Se uma empresa possui uma gestão de saúde mental eficiente e reduz o número de afastamentos acidentários (NTEP), ela pode reduzir seu FAP para $0,5$, pagando apenas metade da alíquota básica.
Por outro lado, o descaso pode dobrar esse imposto, gerando uma diferença de até 4,5% sobre a folha de pagamento total.
Para uma empresa com folha de R$ 1 milhão, a diferença entre uma gestão excelente e uma negligente pode significar R$ 45.000,00 de economia mensal apenas em encargos previdenciários.
Compliance legal e jurisprudência: A proteção contra o passivo
A partir de 2026, a ausência de um inventário de riscos psicossociais no PGR será considerada uma omissão culposa do empregador.
Em casos de Síndrome de Burnout, reconhecida pela OMS como fenômeno ocupacional, a justiça do trabalho brasileira tem aplicado o conceito de nexo concausal.
Isso significa que, mesmo que o trabalho não seja a única causa do adoecimento, se ele contribuiu para o agravamento, a empresa é responsável por indenizações por danos morais e materiais, além da estabilidade provisória de 12 meses após o retorno do colaborador.
Dessa forma, ter o PGR atualizado e com medidas de controle comprovadas é a melhor prova documental para a defesa da empresa em processos judiciais.


Liderança e tecnologia: As ferramentas para o gestor
A tecnologia é a grande aliada do RH em 2026. O uso de softwares de People Analytics integrados ao controle de ponto permite identificar precocemente padrões de exaustão, como o excesso de horas extras sistemáticas ou a falta de intervalos intrajornada.

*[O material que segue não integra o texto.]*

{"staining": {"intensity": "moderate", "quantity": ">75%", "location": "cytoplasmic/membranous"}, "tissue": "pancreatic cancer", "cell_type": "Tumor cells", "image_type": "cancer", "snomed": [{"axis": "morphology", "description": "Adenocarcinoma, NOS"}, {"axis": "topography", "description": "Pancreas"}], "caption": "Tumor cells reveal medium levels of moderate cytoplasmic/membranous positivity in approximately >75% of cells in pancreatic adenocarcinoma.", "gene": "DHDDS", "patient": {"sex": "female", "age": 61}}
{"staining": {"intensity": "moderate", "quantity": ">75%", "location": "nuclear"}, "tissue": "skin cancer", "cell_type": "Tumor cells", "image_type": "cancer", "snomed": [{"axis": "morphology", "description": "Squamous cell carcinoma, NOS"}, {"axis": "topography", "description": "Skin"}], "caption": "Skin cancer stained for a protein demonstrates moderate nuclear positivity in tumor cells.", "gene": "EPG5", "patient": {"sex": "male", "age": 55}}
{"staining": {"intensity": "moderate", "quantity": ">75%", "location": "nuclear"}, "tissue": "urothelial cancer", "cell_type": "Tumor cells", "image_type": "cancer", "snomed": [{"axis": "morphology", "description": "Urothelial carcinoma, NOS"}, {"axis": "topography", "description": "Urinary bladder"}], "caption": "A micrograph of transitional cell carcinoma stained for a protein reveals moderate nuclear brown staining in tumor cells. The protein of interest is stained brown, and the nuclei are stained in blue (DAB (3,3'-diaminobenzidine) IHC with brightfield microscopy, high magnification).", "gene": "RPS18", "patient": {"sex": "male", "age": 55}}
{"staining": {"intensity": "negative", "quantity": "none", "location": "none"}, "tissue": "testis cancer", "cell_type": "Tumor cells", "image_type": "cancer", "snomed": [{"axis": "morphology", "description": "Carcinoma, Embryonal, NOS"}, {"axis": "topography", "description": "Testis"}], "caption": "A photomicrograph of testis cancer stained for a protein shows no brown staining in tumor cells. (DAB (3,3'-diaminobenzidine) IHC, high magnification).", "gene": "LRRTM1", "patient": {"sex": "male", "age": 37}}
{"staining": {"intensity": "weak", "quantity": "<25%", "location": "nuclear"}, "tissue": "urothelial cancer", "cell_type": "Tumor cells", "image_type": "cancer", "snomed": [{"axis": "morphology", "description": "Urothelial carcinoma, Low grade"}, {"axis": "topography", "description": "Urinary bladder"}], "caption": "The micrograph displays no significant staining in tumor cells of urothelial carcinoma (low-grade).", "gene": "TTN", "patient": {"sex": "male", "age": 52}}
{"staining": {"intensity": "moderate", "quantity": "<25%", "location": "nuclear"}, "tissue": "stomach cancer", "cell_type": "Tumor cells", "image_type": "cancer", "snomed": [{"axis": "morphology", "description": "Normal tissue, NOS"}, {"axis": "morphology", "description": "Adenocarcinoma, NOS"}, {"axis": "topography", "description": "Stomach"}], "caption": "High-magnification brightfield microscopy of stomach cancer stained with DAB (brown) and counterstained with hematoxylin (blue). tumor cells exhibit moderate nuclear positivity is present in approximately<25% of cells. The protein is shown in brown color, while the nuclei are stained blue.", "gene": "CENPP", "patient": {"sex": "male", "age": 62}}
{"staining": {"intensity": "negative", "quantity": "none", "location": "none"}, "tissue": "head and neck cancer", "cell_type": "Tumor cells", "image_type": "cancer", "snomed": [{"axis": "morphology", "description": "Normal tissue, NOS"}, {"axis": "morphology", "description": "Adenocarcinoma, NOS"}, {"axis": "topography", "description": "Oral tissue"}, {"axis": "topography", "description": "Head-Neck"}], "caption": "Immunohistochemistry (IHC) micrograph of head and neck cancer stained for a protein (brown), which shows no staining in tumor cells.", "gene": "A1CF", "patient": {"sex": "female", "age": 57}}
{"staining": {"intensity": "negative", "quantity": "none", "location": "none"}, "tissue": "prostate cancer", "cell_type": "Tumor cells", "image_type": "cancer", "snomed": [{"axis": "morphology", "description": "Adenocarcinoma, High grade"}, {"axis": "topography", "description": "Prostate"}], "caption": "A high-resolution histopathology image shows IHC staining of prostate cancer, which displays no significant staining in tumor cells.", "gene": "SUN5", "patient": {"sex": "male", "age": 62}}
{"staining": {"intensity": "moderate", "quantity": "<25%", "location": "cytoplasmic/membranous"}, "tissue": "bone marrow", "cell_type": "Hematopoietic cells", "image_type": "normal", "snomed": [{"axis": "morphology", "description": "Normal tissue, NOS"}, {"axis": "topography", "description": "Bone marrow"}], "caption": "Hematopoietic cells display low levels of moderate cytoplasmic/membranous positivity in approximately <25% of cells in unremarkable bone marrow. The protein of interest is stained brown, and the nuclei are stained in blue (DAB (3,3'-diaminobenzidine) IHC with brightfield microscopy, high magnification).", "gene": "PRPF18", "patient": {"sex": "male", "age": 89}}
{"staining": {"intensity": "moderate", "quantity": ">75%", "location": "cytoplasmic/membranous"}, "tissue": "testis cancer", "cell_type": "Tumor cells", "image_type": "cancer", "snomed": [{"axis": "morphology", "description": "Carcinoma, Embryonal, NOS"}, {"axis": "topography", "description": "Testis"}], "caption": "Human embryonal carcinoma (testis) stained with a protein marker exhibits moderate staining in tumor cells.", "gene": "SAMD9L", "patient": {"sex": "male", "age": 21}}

Além disso, a capacitação da liderança é o desafio número um apontado pelo relatório GPTW 2026.
Líderes “inconscientes” são o maior gatilho para riscos psicossociais; portanto, o RH deve investir em trilhas de aprendizagem focadas em Liderança Humanizada, comunicação não-violenta e gestão sob pressão.
Conclusão: O RH como protagonista da sustentabilidade humana
Implementar a Nova NR-1 não é uma tarefa burocrática para ser “ticada” em um checklist. É a oportunidade de o RH consolidar sua posição estratégica, provando que o cuidado com as pessoas gera produtividade sustentável e proteção financeira.
As empresas que se anteciparem a maio de 2026 não apenas evitarão multas, mas construirão um ambiente resiliente, capaz de atrair e reter os melhores talentos em um mercado cada vez mais exigente.
Dica: Não espere o prazo final. Use o período educativo de 2025 para rodar seu primeiro diagnóstico de riscos psicossociais. O aprendizado organizacional leva tempo e a saúde do seu time não pode esperar.